Wednesday, June 12, 2013

Stockton woman attacked by pit bulls said dogs worked as team in attack

CALIFORNIA -- A Stockton woman is still in the hospital Tuesday night, four days after a brutal attack by a pair of pit bulls.

With bruises, bite marks, and more than 100 stitches all over her body, Samantha Williams isn't sure when she'll be able to walk on her own again, much less leave the hospital. From her hospital bed Williams described where two pit bulls bit her face, arm and leg.




Williams was attacked by the two dogs while visiting her boyfriend, who was staying with the owner of the dogs.

"These dogs had always been okay with me before, but we still watched them, but I didn't realize that there was no one else in the house," Williams explained.
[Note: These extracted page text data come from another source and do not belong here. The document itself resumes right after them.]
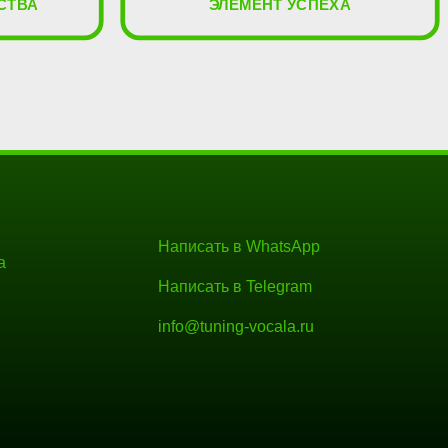
СТВА
ЭЛЕМЕНТ УСПЕХА
Написать в WhatsApp
а
Написать в Telegram
info@tuning-vocala.ru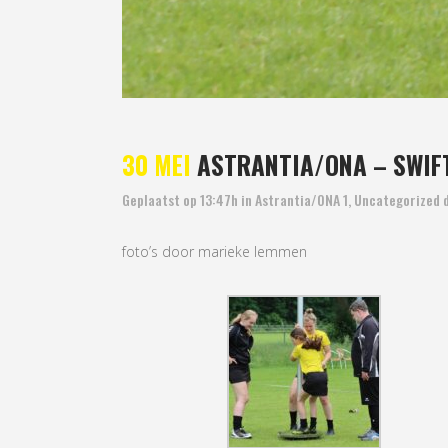
30 MEI
ASTRANTIA/ONA – SWIF
Geplaatst op 13:47h
in
Astrantia/ONA 1
,
Uncategorized
foto’s door marieke lemmen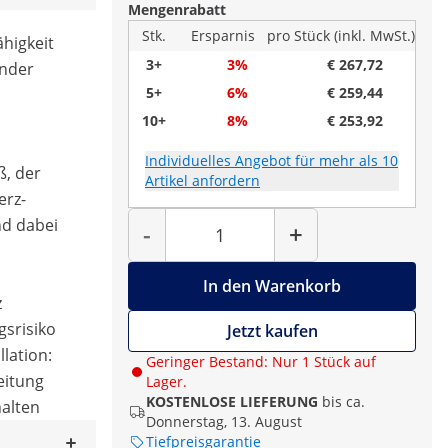
Mengenrabatt
Stk.
Ersparnis
pro Stück (inkl. MwSt.)
ähigkeit
3+
3%
€ 267,72
inder
5+
6%
€ 259,44
10+
8%
€ 253,92
m
Individuelles Angebot für mehr als 10
, der
Artikel anfordern
erz-
Menge
nd dabei
-
+
In den Warenkorb
z
gsrisiko
Jetzt kaufen
llation:
Geringer Bestand: Nur 1 Stück auf
eitung
Lager.
KOSTENLOSE LIEFERUNG
bis ca.
halten
Donnerstag, 13. August
Tiefpreisgarantie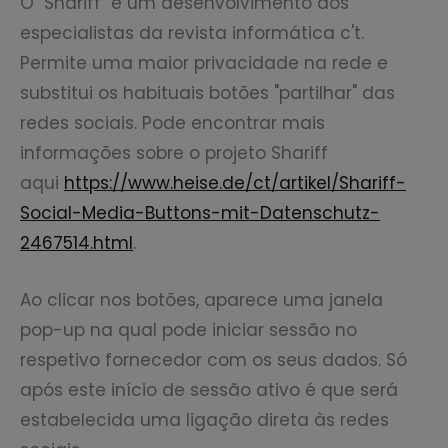
O "Shariff" é um desenvolvimento dos
especialistas da revista informática c't.
Permite uma maior privacidade na rede e
substitui os habituais botões "partilhar" das
redes sociais. Pode encontrar mais
informações sobre o projeto Shariff
aqui
https://www.heise.de/ct/artikel/Shariff-
Social-Media-Buttons-mit-Datenschutz-
2467514.html
.
Ao clicar nos botões, aparece uma janela
pop-up na qual pode iniciar sessão no
respetivo fornecedor com os seus dados. Só
após este início de sessão ativo é que será
estabelecida uma ligação direta às redes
Williams' boyfriend Anthony Morel had gone to a nearby store when the dogs entered the bedroom where Williams was alone.

"The dog came in the room, barked, and the littler dog that looks just like him jolted at me, and then that's when the big one who barked," Williams recalled. "The dog, like sicked the other one on me. That's what it felt like."


Both Williams and her boyfriend insist, they don't have anything against pit bulls, they said the owner is the problem.

"They're pretty cool dogs, but it's all on the owner," Morel said. "No matter what dog it is, poodle, whatever."

The dogs' owner Jason White said animal control took the dogs and placed them in quarantine. White said he felt bad about Williams getting bit by the pit bulls.


"I didn't want her getting bit. She's my friend too," White said.

However, White said the dogs didn't know Williams well, and he warned her not to be alone with them.

"I can't help that. That's their natural instincts," White said. "I didn't train them to do that."

But Williams believes what happened to her was anything but natural.

"I've had pit bulls myself, and they could be the most loving things or they could be the most horrible things," Williams said. "I think it's what they're around and what they're taught and what they're allowed to do."

White said he hopes to have his dogs returned to him after 10 days, but Stockton police said that will depend on the outcome of the animal control investigation.